One of the few sources is John Burton, Blair’s former agent, who recounted a conversation with his old boss. ‘I asked: “How many people do you employ?”, and he said 130. I mean it was 25 about two years ago and he said to me [then], “I have to earn £5 million a year to pay the wages.” So God knows what he has got to earn now to pay the wages.’ God may know, but Companies House does not. Only two of Blair’s companies filed accounts at its Cardiff headquarters, declaring a combined income of £11.7 million in 2008-09. Not long after leaving office, he drew a £2.5 million salary as an adviser to JP Morgan Chase and £2 million to advise Zurich Financial Services. Not bad for a prime minister who was notorious for his economic illiteracy.

In his memoir, he makes strikingly few claims to have acquired any economic insights since leaving office, save for mocking Labour’s spendthrift ways. There is no hint that, under his watch, a bubble was created by an avalanche of dangerously cheap credit. One assumes that these banks are not hiring Mr Blair for his financial acumen. What they are buying is a man with access to the world’s most powerful people. A man who, we learn from his memoirs, refers to Nelson Mandela as ‘Madiba& #8217; — his tribal name. Even Vladimir Putin, who has taken Russia so far back towards autocracy, is hailed for his ‘warmth’. Even Gandhi gets a posthumous mention.

Yet for all the abundance of money, there are few signs that Mr Blair is motivated by it. A man out to accumulate capital would not give so much of it away. More important to him is to have the apparatus of a world leader. I caught a glimpse of this earlier this year, recording a session of Radio 4’s Any Questions?

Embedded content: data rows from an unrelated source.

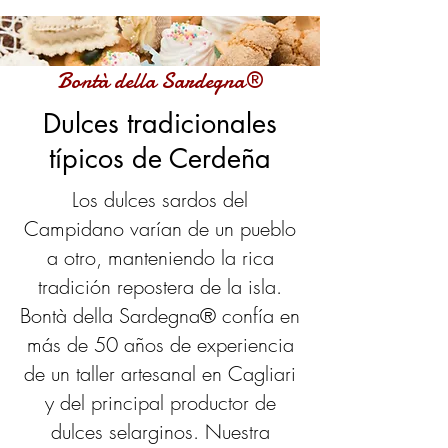
Bontà della Sardegna®
Dulces tradicionales
típicos de Cerdeña
Los dulces sardos del
Campidano varían de un pueblo
a otro, manteniendo la rica
tradición repostera de la isla.
Bontà della Sardegna® confía en
más de 50 años de experiencia
de un taller artesanal en Cagliari
y del principal productor de
dulces selarginos. Nuestra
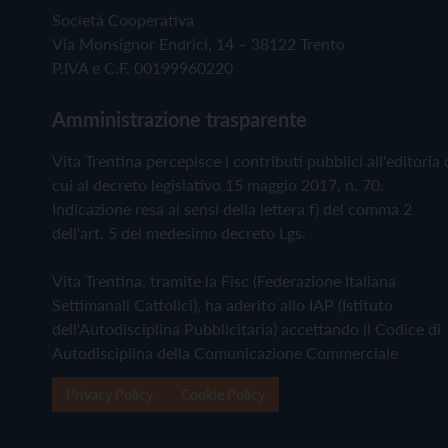
Società Cooperativa
Via Monsignor Endrici, 14 – 38122 Trento
P.IVA e C.F. 00199960220
Amministrazione trasparente
Vita Trentina percepisce i contributi pubblici all'editoria 
cui al decreto legislativo 15 maggio 2017, n. 70.
Indicazione resa ai sensi della lettera f) del comma 2
dell'art. 5 del medesimo decreto Lgs.
Vita Trentina, tramite la Fisc (Federazione Italiana
Settimanali Cattolici), ha aderito allo IAP (Istituto
dell'Autodisciplina Pubblicitaria) accettando il Codice di
Autodisciplina della Comunicazione Commerciale
Privacy Policy
Cookie Policy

A panellist had been rude about Mr Blair, suggesting he was being paid for his work in the Middle East. Minutes afterwards, the show’s producer received a furious phone call from a Blair aide and a demand for a retraction. It was not just the speed of the response that was impressive, but that the aide knew the mobile number to call. The ‘Excalibur’ model of spin, so devastating in Labour’s early years, is serving its old master.

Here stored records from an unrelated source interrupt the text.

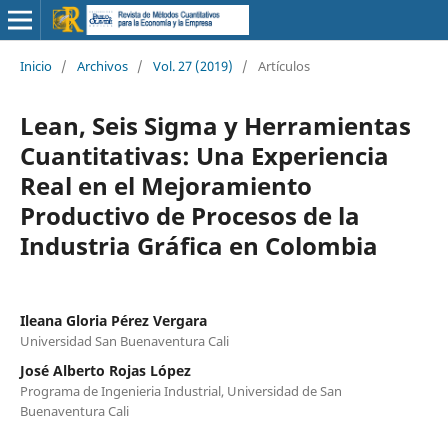
Inicio
/
Archivos
/
Vol. 27 (2019)
/
Artículos
Lean, Seis Sigma y Herramientas
Cuantitativas: Una Experiencia
Real en el Mejoramiento
Productivo de Procesos de la
Industria Gráfica en Colombia
Ileana Gloria Pérez Vergara
Universidad San Buenaventura Cali
José Alberto Rojas López
Programa de Ingenieria Industrial, Universidad de San
Buenaventura Cali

And spin is what makes Blair Inc tick. His is an industry based on reputation management — a lost cause at home, perhaps, but certainly not abroad. It is as if he believes that boundaries, of party politics and nationality, are losing their power and he is rising above both. And that the princes of this new globalised universe will be those who acquire global reputations — by whatever means — and can move freely without having electorates to hold them back. Blair appears to regard Bono, the pop star turned aid worker, as a good example: ‘He could have been a president or a prime minister standing on his head.’ Bono may be Irish, but he is now a global citizen. As Blair aspires to be.

Indeed, Blair looks and sounds less British with each of his increasingly rare appearances in the country. The glottal stop which he would deploy on the campaign has vanished. In its place, a slight Atlantic twang. But Blair Inc aims to be as busy in the East as the West. ‘I now travel to China frequently,’ he says in his memoirs. ‘Its economic and political power, already vast, is a fraction of what it will become.’ And Blair Inc wants a slice of it. Not by accident does the Faith Foundation operate in 12 countries. It presents him as an unashamed believer (which works well in America), yet a respecter of Islam (which satisfies the Arab world). This is a version of a rather fuzzy faith designed to be as effective in Kuala Lumpur as it is in Kansas.

Just as Blair divined a gap in the market for British politics — and filled it with New Labour — it is as if he now sees a gap in world politics and wishes to fill it with Blair inc. ‘I enjoy my new life far better than my old one,’ he says. And this is the point of A Journey — No. 10 was, for him, only a staging post towards his final destination. His unwritten epilogue is that the world has not heard the last of Tony Blair.